A REPORT in Wales proposes "breaking up the old-boy network" by setting limits on how long local councillors can serve. This is bracing, revolutionary stuff. At present, councillors can be in power from puberty to the grave, so long as they represent one of those seats where a three-toed sloth would get elected if it wore the right-coloured rosette. Council chambers are full of the municipal equivalent of bed-blockers. They are old duffers (and dufferettes) who soldier on long after they have served their purpose, dunking their free biscuits in their free tea as the world rolls by. So what maximum length of term does the Welsh report suggest for a councillor? Five years? Ten years, perhaps? Nope. The proposed limit is 25 years. Small revolution in Wales; not many affected. Back to your biscuits, grandad.

NATIONAL treasure Matt Baker tells us he's not so nice, after all. The Countryfile (BBC1) presenter says he has high stress levels and a bad temper and declares: "I'm a real perfectionist. I don't like slacking." This is presumably the same Matt Baker who made such a hash of the 2012 Thames Pageant that for some time afterwards he had, as I noted, "a face like a slapped puppy."

I HAVE a genetic problem. My ancestors' deep-rooted cynicism echoes down the Rhodes generations like albatrosses tumbling down a chimney. Thus, when I learn that mitochondrial transfer, creating babies from three people, will benefit only a few hundred British families I find myself asking, where's the money in that? Modern medical research tends to be driven by money, in the expectation of making more money. As you will recall, there was no vaccine against Ebola until it started killing rich Western people and then, suddenly, money was no object. Mitochondrial transfer may be useful in relatively few British cases but there is clearly a global market for the country which is first to approve the procedures. That's what our Parliament voted for this week. While other countries hold back, Britain has suddenly become the world centre for three-donor baby technology. Business will be brisk at British clinics until either a) the rest of the world catches up or b) some grisly, unforeseen problem develops. Damn this cynicism. Is there no cure for it?

I PREDICT last night's viewing figures for Wolf Hall (BBC2) will be well up on last week's when sneering critics hooted with glee about a drop of one million viewers. I bet the missing million were precisely the sort of viewers who were watching Jeremy Paxman's documentary Churchill: A Nation's Farewell (BBC1) which Auntie, for reasons best known to herself, screened at exactly the same time.
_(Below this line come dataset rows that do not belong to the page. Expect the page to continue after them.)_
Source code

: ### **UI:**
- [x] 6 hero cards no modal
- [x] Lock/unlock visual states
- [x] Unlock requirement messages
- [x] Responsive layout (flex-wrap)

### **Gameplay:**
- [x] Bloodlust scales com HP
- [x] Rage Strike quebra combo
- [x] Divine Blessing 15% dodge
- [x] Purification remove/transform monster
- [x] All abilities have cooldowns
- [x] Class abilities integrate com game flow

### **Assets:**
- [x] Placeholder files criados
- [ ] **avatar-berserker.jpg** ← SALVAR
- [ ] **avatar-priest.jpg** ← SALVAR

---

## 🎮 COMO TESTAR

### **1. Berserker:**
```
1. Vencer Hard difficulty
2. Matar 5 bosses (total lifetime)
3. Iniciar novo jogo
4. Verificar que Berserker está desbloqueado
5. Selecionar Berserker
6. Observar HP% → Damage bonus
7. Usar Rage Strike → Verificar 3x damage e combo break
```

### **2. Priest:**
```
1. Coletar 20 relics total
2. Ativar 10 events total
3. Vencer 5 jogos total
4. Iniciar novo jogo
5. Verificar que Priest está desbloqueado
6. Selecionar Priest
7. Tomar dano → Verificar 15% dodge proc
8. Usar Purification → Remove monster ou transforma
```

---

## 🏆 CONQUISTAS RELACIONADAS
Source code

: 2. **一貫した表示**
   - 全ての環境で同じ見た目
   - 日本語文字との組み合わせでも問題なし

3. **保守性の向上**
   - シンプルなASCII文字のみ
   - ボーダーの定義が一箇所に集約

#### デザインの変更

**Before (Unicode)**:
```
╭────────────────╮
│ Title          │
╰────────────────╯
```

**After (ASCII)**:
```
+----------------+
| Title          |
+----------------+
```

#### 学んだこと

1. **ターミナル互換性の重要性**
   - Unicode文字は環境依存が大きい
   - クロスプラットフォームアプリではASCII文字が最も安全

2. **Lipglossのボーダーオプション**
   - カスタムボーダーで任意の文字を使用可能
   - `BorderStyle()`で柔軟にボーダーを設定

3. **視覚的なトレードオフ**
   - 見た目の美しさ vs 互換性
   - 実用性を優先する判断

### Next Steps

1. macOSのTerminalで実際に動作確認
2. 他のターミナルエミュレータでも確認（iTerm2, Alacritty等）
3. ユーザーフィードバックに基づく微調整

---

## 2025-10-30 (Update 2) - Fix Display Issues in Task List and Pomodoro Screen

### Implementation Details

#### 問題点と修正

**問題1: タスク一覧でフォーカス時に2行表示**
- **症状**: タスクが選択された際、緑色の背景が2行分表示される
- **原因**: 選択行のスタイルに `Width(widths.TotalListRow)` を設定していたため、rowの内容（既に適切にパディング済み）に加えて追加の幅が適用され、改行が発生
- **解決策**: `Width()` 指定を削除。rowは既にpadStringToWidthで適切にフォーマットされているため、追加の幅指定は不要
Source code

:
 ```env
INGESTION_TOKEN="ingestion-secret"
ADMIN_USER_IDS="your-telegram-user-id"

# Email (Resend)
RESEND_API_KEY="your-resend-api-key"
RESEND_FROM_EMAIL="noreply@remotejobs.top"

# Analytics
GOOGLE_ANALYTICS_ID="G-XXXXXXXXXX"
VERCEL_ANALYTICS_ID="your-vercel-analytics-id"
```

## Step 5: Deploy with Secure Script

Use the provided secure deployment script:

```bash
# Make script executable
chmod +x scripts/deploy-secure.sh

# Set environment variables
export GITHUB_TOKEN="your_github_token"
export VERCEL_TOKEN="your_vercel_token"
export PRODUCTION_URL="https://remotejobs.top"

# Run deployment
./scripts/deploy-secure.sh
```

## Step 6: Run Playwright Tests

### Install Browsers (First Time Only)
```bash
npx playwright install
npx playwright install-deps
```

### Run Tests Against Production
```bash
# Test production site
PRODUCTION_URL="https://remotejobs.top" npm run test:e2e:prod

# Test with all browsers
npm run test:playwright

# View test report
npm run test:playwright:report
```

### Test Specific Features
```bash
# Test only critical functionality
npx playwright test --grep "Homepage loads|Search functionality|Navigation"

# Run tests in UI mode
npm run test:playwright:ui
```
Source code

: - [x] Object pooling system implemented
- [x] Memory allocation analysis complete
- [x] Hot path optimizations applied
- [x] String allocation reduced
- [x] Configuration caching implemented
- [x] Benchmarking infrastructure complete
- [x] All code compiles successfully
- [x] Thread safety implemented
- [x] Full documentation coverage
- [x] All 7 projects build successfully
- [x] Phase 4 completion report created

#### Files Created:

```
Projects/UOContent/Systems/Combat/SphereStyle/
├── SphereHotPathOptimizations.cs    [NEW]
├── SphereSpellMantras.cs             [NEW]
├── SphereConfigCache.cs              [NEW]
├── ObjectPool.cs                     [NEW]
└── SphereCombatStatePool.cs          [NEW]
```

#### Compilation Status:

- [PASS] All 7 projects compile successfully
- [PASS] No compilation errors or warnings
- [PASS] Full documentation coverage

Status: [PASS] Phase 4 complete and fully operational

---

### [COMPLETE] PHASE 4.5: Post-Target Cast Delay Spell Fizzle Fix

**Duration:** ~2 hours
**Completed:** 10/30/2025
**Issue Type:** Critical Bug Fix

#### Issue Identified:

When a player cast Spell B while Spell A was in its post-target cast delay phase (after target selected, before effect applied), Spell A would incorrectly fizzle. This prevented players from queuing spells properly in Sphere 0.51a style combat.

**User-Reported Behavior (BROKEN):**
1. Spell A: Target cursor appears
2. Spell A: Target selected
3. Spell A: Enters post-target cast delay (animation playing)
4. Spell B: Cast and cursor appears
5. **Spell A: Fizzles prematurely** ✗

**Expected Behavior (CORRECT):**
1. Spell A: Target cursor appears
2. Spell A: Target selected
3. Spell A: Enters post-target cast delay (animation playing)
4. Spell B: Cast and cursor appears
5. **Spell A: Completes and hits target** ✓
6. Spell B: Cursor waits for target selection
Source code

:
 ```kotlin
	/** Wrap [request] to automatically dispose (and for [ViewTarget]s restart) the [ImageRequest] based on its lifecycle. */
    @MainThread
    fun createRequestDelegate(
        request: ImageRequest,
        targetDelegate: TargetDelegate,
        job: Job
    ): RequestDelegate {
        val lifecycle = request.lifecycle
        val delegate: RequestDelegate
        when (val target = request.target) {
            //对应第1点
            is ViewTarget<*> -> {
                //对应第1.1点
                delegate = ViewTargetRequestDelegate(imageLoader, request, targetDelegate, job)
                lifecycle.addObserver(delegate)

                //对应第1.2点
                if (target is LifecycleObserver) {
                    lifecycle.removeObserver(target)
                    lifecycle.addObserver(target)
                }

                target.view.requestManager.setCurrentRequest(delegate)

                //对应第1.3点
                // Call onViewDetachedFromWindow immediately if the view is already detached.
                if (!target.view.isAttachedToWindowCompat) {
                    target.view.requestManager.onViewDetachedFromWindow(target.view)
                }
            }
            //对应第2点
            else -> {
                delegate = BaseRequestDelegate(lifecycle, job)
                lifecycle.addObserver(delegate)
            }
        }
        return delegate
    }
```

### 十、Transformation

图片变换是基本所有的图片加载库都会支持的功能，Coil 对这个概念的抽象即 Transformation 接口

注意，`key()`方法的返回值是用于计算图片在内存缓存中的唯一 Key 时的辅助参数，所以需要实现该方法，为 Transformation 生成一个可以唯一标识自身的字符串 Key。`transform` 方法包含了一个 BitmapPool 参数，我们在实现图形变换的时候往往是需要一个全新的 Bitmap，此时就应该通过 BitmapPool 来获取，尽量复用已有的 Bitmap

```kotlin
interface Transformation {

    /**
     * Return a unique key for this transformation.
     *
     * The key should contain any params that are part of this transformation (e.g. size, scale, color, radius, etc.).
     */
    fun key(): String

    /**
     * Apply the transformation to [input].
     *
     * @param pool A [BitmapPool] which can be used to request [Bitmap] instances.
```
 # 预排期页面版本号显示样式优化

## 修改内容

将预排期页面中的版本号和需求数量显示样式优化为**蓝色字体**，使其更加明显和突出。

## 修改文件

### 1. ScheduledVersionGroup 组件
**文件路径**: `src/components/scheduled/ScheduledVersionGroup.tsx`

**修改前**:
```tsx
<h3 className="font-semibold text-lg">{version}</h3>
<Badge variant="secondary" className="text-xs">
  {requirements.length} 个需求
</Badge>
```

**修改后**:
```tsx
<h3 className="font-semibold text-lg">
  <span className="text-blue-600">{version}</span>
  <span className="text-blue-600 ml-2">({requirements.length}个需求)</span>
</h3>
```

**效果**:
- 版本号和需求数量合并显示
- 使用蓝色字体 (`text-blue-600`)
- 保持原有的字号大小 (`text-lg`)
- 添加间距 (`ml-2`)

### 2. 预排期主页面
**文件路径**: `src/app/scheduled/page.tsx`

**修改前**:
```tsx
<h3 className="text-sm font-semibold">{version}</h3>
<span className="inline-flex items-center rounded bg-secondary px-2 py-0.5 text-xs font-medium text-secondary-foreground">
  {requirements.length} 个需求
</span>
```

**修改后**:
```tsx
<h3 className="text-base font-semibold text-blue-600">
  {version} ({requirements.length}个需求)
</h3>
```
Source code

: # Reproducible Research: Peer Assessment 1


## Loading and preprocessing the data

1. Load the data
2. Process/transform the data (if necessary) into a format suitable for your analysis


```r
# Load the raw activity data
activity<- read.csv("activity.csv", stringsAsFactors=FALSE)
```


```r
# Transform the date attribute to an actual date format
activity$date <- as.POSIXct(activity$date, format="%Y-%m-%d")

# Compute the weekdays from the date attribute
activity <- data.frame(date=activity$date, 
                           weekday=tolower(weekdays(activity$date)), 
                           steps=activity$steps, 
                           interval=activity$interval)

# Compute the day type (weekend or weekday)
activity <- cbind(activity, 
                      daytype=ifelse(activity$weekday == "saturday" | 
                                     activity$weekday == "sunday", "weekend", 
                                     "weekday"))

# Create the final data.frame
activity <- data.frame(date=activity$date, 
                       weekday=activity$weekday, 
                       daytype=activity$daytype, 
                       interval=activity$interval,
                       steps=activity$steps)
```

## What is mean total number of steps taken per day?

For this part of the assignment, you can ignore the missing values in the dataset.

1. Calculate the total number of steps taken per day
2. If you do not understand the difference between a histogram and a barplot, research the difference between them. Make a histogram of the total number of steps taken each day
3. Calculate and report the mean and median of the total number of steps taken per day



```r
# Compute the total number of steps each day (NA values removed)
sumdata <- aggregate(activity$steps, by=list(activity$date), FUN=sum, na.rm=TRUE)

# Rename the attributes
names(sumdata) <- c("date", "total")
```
AMID all the celebrating and re-examination of Churchill's life, one fact tends to be overlooked. It is that, even if he had never entered politics, Churchill might still have been famous. He was one of the great literary figures of the 20th century. The man's writing energy was unbelievable. Over 60 years Churchill completed nearly 40 books on subjects including history and art, and one novel. In 1992 the Wolverhampton author Keith Alldritt produced the first literary assessment of the great man, Churchill the Writer. Alldritt, a left-leaning academic, generously praised Churchill's rare gift for sentence-construction, his unorthodox use of words, his profound knowledge of the classics and his gentle, self-mocking irony. "A very canny man," was Alldritt's verdict.